Town secretary Mrs Julieth Makombe told journalists recently that the town was now working in collaboration with Doctors of Hope, a voluntary medical organisation to raise awareness on STIs.
“Our statistics are showing an increasing trend in the number of people being affected with STIs. In January a total of 117 cases were recorded, 92 in February, and 165 in March,” she said.
Last year the town recorded a total of 1 417 cases.
“We partnered with Doctors of Hope because we are overwhelmed and want to reach out to the community because prevention is better than cure,” said Mrs Makombe .
She said the local clinic was overwhelmed and was failing to cope with rising STI cases in the satellite town. Infections such as syphilis, chlamydia, gonorrhea, urethral and vaginal discharge were topping the list. Ruwa Clinic operates without a doctor and has a staff compliment of eight nurses.

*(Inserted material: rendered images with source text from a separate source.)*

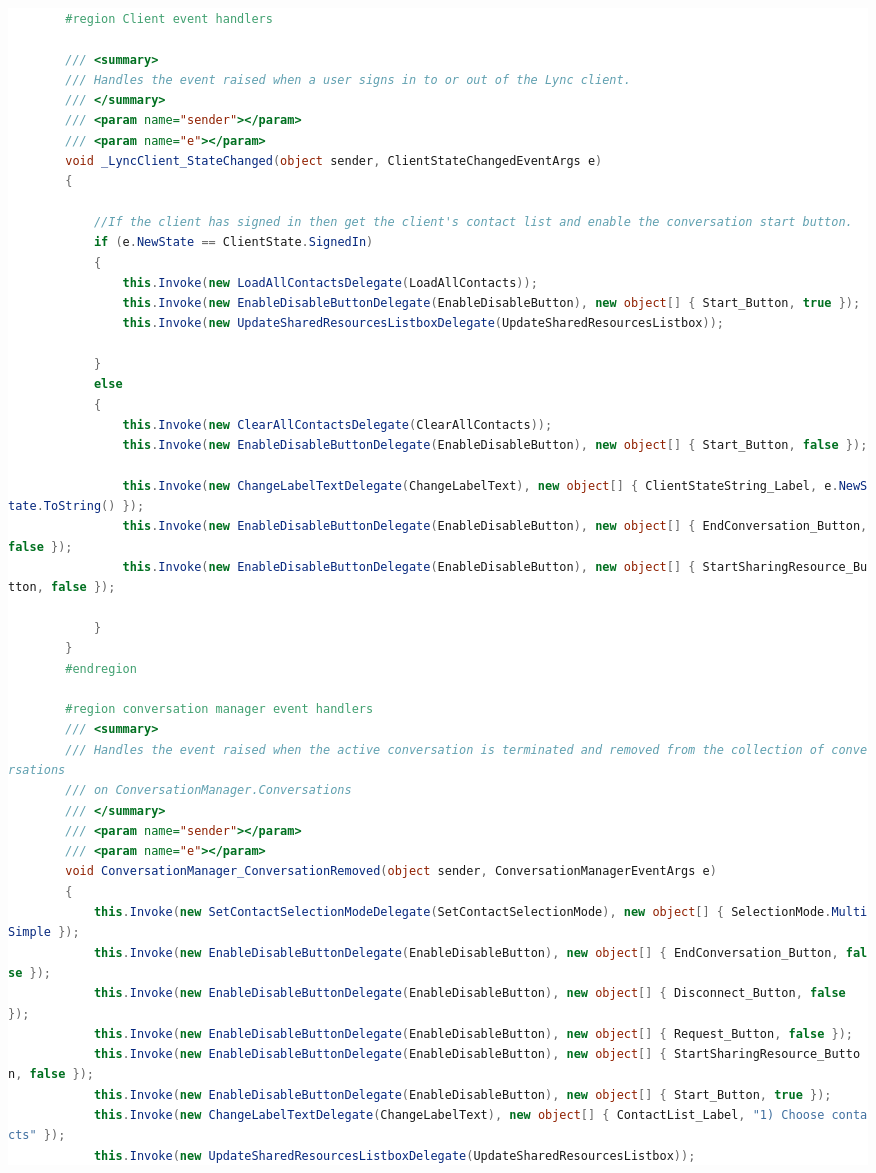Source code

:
 ```csharp
        #region Client event handlers

        /// <summary>
        /// Handles the event raised when a user signs in to or out of the Lync client.
        /// </summary>
        /// <param name="sender"></param>
        /// <param name="e"></param>
        void _LyncClient_StateChanged(object sender, ClientStateChangedEventArgs e)
        {

            //If the client has signed in then get the client's contact list and enable the conversation start button.
            if (e.NewState == ClientState.SignedIn)
            {
                this.Invoke(new LoadAllContactsDelegate(LoadAllContacts));
                this.Invoke(new EnableDisableButtonDelegate(EnableDisableButton), new object[] { Start_Button, true });
                this.Invoke(new UpdateSharedResourcesListboxDelegate(UpdateSharedResourcesListbox));

            }
            else
            {
                this.Invoke(new ClearAllContactsDelegate(ClearAllContacts));
                this.Invoke(new EnableDisableButtonDelegate(EnableDisableButton), new object[] { Start_Button, false });

                this.Invoke(new ChangeLabelTextDelegate(ChangeLabelText), new object[] { ClientStateString_Label, e.NewState.ToString() });
                this.Invoke(new EnableDisableButtonDelegate(EnableDisableButton), new object[] { EndConversation_Button, false });
                this.Invoke(new EnableDisableButtonDelegate(EnableDisableButton), new object[] { StartSharingResource_Button, false });

            }
        }
        #endregion

        #region conversation manager event handlers
        /// <summary>
        /// Handles the event raised when the active conversation is terminated and removed from the collection of conversations
        /// on ConversationManager.Conversations
        /// </summary>
        /// <param name="sender"></param>
        /// <param name="e"></param>
        void ConversationManager_ConversationRemoved(object sender, ConversationManagerEventArgs e)
        {
            this.Invoke(new SetContactSelectionModeDelegate(SetContactSelectionMode), new object[] { SelectionMode.MultiSimple });
            this.Invoke(new EnableDisableButtonDelegate(EnableDisableButton), new object[] { EndConversation_Button, false });
            this.Invoke(new EnableDisableButtonDelegate(EnableDisableButton), new object[] { Disconnect_Button, false });
            this.Invoke(new EnableDisableButtonDelegate(EnableDisableButton), new object[] { Request_Button, false });
            this.Invoke(new EnableDisableButtonDelegate(EnableDisableButton), new object[] { StartSharingResource_Button, false });
            this.Invoke(new EnableDisableButtonDelegate(EnableDisableButton), new object[] { Start_Button, true });
            this.Invoke(new ChangeLabelTextDelegate(ChangeLabelText), new object[] { ContactList_Label, "1) Choose contacts" });
            this.Invoke(new UpdateSharedResourcesListboxDelegate(UpdateSharedResourcesListbox));
```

Doctors of Hope director in Zimbabwe Mr Yassin Abdullah said the two-day outreach programme conducted was targeting the 12-22 years age group.
“We are testing for STIs and treating people for free,” he said. “We are also testing HIV, diabetes and other diseases such as malaria.
“Screening and treatment are for free. We want to accommodate everyone and teach them on prevention methods.”
According to the 2012 census, Ruwa had a population of 60 000.